Activity list:
- 1) Answer these questions from the text on the Dál Fiatach, giving each answer on its own line.
(a) From which legendary King of Ulaid are the Dál Fiatach claimed to descend?
(b) In which century did the fortunes of the dynasty decline?
(c) What is the modern-day name of Dún Lethglaise?
- 2) Decide whether each statement agrees with the text on the Dál Fiatach. Answer yes or no, and quote the words of the text that settle it.
(a) Every known king of Dál Fiatach became King of Ulster.
(b) Scholars dispute the kinship of the Dál Fiatach with the Dáirine and the Clanna Dedad.
(c) Bangor was originally controlled by the Dál nAraidi.

The Dál Fiatach are claimed as being descended from Fiatach Finn mac Dáire, a legendary King of Ulaid and High King of Ireland, and are thought to be related to both the Voluntii and Darini of Ptolemy's Geographia. They are also perhaps more directly related to the pre-historic Dáirine, and the later Corcu Loígde of Munster. Kinship with the Osraige is also supported, and more distantly with the Dál Riata.
The Ulaid, of which the Dál Fiatach at times were the ruling dynasty, are further associated with the so-called Érainn. The Dál Fiatach claimed kinship with the legendary Cú Roí mac Dáire and the Clanna Dedad.
The Dál Fiatach are considered by scholars to be the true historical Ulaid (< *Uluti), but after the fortunes of the dynasty declined in the 7th century, the legendary heroes of the Ulster Cycle were in fact claimed as ancestors by the rival and unrelated Dál nAraidi or Cruthin, claiming for political reasons to be the "true Ulaid" themselves and descendants of Rudraige mac Sithrigi through Conall Cernach. The legendary Ulaid, a people presumably related in some way to the ancestors of the Dál Fiatach, although this is not clearly preserved in the later genealogical traditions, are sometimes called the Clanna Rudraige. However, rather than contesting the quite false claims of the Cruthin to their ancient glory, the Dál Fiatach appear to have chosen to stress their kinship with the Clanna Dedad of Munster, fearsome rivals of the Clanna Rudraige. Thus with their own ancestors appropriated by the Dál nAraidi, the Dál Fiatach apparently had no choice but to transform themselves into descendants of their nearest kin they could remember. While kinship with the Dáirine and/or Clanna Dedad (Érainn) is not contested by scholars, it can be assumed the early generations of the Dál Fiatach pedigree are quite corrupt. This is also true for the pedigree of the Dáirine and Corcu Loígde. Their natural kinship with the Munster dynasties can only be reconstructed in studies of Ptolemy's Ireland and by linguistics.
Every known king of Dál Fiatach became King of Ulster (Ulaid), but they did not monopolise the kingship as the Dál nAraidi supplied a number of powerful kings. Among the more influential Dál Fiatach kings were:
A junior branch of the Dál Fiatach ruled Lecale, the peninsula south of the Dál Fiatach capital, Dún Lethglaise (modern-day Downpatrick). Dún Lethglaise itself, already the royal centre of the Dál Fiatach would become a prestigious monastic site. In later times, from the 9th century, Bangor, originally controlled by the neighbouring Dál nAraidi, became the main religious site patronised by the kings.

Information:

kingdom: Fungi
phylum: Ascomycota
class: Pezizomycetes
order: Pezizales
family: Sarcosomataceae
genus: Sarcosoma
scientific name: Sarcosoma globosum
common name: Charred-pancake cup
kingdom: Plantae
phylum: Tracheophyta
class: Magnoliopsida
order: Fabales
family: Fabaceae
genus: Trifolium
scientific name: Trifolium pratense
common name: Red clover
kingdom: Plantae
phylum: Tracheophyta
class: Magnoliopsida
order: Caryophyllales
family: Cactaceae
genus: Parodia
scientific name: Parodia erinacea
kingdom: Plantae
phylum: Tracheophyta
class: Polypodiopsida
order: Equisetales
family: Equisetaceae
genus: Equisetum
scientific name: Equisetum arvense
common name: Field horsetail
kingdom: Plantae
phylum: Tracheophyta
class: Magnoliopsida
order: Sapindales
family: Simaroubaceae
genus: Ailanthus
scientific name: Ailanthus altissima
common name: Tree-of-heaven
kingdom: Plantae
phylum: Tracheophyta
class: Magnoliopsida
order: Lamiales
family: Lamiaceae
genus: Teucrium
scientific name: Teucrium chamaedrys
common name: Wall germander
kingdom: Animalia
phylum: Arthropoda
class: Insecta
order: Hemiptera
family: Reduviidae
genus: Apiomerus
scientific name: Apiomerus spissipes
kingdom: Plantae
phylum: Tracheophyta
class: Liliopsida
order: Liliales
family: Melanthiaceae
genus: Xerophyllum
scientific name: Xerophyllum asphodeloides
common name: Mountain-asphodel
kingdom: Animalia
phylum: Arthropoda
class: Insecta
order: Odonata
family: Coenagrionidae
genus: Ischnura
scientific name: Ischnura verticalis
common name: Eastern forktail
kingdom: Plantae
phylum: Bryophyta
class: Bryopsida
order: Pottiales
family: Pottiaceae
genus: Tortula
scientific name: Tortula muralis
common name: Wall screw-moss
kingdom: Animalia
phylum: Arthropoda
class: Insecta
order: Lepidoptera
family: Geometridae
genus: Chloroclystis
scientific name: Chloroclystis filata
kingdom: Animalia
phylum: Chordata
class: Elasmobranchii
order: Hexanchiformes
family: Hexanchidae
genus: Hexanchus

Per-task outputs:
- 1)
(a) Fiatach Finn mac Dáire
(b) The 7th century
(c) Downpatrick

- 2)
(a) Yes: "Every known king of Dál Fiatach became King of Ulster (Ulaid)"
(b) No: "While kinship with the Dáirine and/or Clanna Dedad (Érainn) is not contested by scholars"
(c) Yes: "Bangor, originally controlled by the neighbouring Dál nAraidi"